Sometimes you just can’t out run the past. Things come up in life that jolt me back to thinking about the past. Tonight I was just relaxing and had the TV on in the background. The show was reporting on the Mary Kennedy suicide last month. Apparently the autopsy report was released today, and they are reporting that she tried to stop herself. Sadly, she wasn’t able to and died hanging with her hands between the noose and her neck. The was a bit triggering, I can’t deny that. Times like this are hard, since I didn’t see it coming. It is different on the anniversary of when I tried to hang myself. I know it is coming and I can get my feet under me. Tonight is a bit different. I wrote earlier in this blog about how hard it is to kill yourself. Your head may be in the worst possible place, and the suffering unmeasurable, but the body is stubborn. It will try to save itself. Clearly this was the case with Kennedy. It makes me nauseous just thinking about it. Rather than let myself get buried by all the thoughts and memories I have to recenter myself and find distractions in this moment.
Our past is never far behind, it takes only an instant to unearth it. It is critical to have in place a plan for coping, and ways to stay focused and not get lost in it.

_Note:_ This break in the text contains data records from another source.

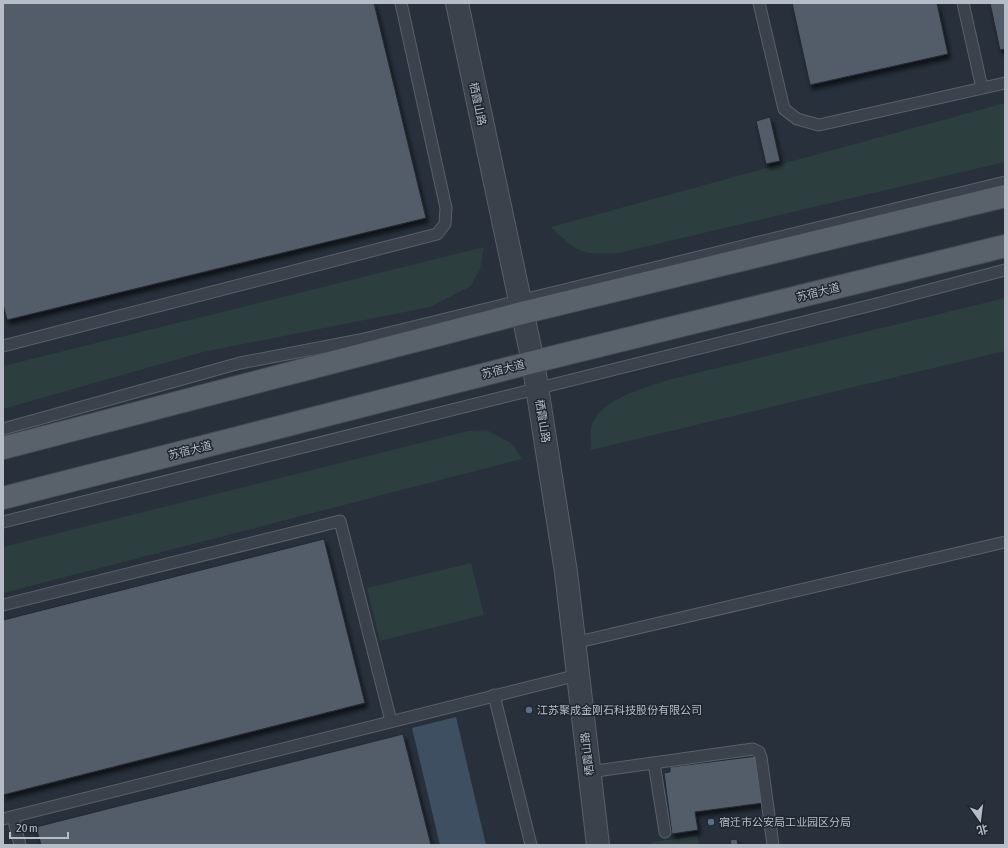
<svg xmlns="http://www.w3.org/2000/svg" width="1008" height="848" font-family="'Asap Condensed','Noto Sans SC',sans-serif">
<defs>
<filter id="shadow"><feDropShadow dx="2.5" dy="4.5" stdDeviation="2" flood-color="#0009"/></filter>
</defs>
<rect width="100%" height="100%" fill="#27303b"/>
<g fill="#2c3e3e">
<path d="M1005,103V162L619,253C580,254 580,255 551,227Z"/>
<polygon points="484,247 480,269 471,286 430,307 203,352 3,409 3,366"/>
<path d="M1005,298V351L591,450C591,443 590,435 591,428C598,399 648,386 672,379Z"/>
<polygon points="487,430 511,443 522,459 3,593 3,547 468,431"/>
<polygon points="471,563 484,615 380,641 367,588"/>
<polygon points="697,836 699,845 652,845 652,842"/>
</g>
<polygon fill="#3f4f62" points="456,717 486,845 440,845 412,728"/>
<g fill="#535c69" stroke="#222933" filter="url(#shadow)">
<polygon points="3,3 374,3 426,218 7,320 3,304"/>
<polygon points="792,3 937,3 948,54 810,85"/>
<polygon points="990,3 1005,3 1005,49 1000,50"/>
<polygon points="770,117 780,161 766,164 756,121"/>
<polygon points="324,539 365,703 3,795 3,620"/>
<polygon points="403,734 431,845 41,845 36,827"/>
<polygon points="757,756 763,803 695,812 698,830 672,834 664,773 670,772 670,767"/>
<polygon points="737,839 738,845 731,845 730,840"/>
</g>
<g fill="none" stroke-linecap="round" stroke-linejoin="round">
<defs>
<g id="service">
<polyline points="759,3 784,109 797,119 819,125 1005,83"/>
<polyline points="963,3 982,88"/>
<polyline points="3,346 437,234 445,224 446,208 401,3"/>
<polyline points="3,429 240,363 360,340 1005,182"/>
<polyline points="3,522 880,303 1005,270"/>
<polyline points="3,605 340,521 391,721"/>
<polyline points="574,643 1005,542"/>
<polyline points="494,695 531,845"/>
<polyline points="654,763 665,832"/>
<polyline points="589,772 753,749 759,752 761,757 773,845"/>
<polyline points="13,817 20,845"/>
<polyline points="3,819 578,675"/>
</g>
<polyline id="tertiary" points="457,3 533,362 566,572 598,845"/>
<g id="primary">
<polyline points="3,448 522,313 1005,196"/>
<polyline points="3,498 533,362 1005,246"/>
</g>
</defs>
<use href="#service" stroke="#59606a" stroke-width="13"/>
<use href="#tertiary" stroke="#59606a" stroke-width="24"/>
<use href="#primary" stroke="#444b55" stroke-width="24"/>
<use href="#service" stroke="#3b424c" stroke-width="11"/>
<use href="#tertiary" stroke="#3b424c" stroke-width="22"/>
<use href="#primary" stroke="#59616b" stroke-width="22"/>
</g>
<g fill="#5c6f8a" stroke="#202731" stroke-width="1.5">
<circle cx="529" cy="710" r="4"/>
<circle cx="711" cy="822" r="4"/>
</g>
<g text-anchor="middle" stroke-width="3" stroke-linejoin="round" paint-order="stroke">
<g font-size="11" fill="#b7bdc7" stroke="#202731">
<text transform="translate(478 104) rotate(78)" y="4">栖霞山路</text>
<text transform="translate(818 292) rotate(-14)" y="4">苏宿大道</text>
<text transform="translate(503 369) rotate(-14)" y="4">苏宿大道</text>
<text transform="translate(543 421) rotate(81)" y="4">栖霞山路</text>
<text transform="translate(190 450) rotate(-14)" y="4">苏宿大道</text>
<text transform="translate(587 754) rotate(-97)" y="4">栖霞山路</text>
</g>
<g font-size="11" fill="#b7bdc7" stroke="#202731" text-anchor="start">
<text x="537" y="714">江苏聚成金刚石科技股份有限公司</text>
<text x="719" y="826">宿迁市公安局工业园区分局</text>
</g>
</g>
<rect width="1008" height="848" fill="none" stroke="#b7bdc7" stroke-width="8"/>
<g transform="translate(980 820) rotate(166)" stroke="#202731" stroke-width="3" paint-order="stroke">
<path d="M0-3L7 15L0 10L-7 15Z" fill="#b7bdc7"/>
<text y="-6" font-size="11" font-weight="bold" text-anchor="middle" fill="#b7bdc7">北</text>
</g>
<path d="M10 832v6h58v-6" fill="none" stroke="#b7bdc7" stroke-width="2"/>
<text x="16" y="832" font-size="12" fill="#b7bdc7" stroke="#202731" stroke-width="3" paint-order="stroke">20 m</text>
</svg>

I feel like there would have been times in the past where this type of trigger would have been quite difficult to deal with. Today, I am okay. I will note it, not bury it, and move on.
Not that many months ago I was watching the season finale of Homeland (Showtime). Claire Danes does an exceptional job of playing a bipolar CIA agent. In the last episode, she consents and undergoes ECT. Another bombshell for my brain. I have a lot of unresolved feelings about the ECT process and my feelings are all over the place. In that moment, it felt like my world tilted. I felt sick, I literally couldn’t catch my breath. It really rocked me, and it was worse because I wasn’t prepared. It took a few days but I gradually got over the intrusive thoughts, and the bad dreams. I took something away from that experience. Actually, a couple of things. One was that I needed a way to cope when things like that came up. The other was that, when experiences trigger me like that, it is important to note it. It means that there is something there that needs working on. I know with the Homeland trigger, it is the ECT. Eventually I’ll need to work through it.
Triggers are all around us. Each and every day. They can either trip us up, or they can strength us. It is okay to feel upset and to revisit the past. But it is a “visit”, not a stay. In brief visits it is manageable. I can cope with that.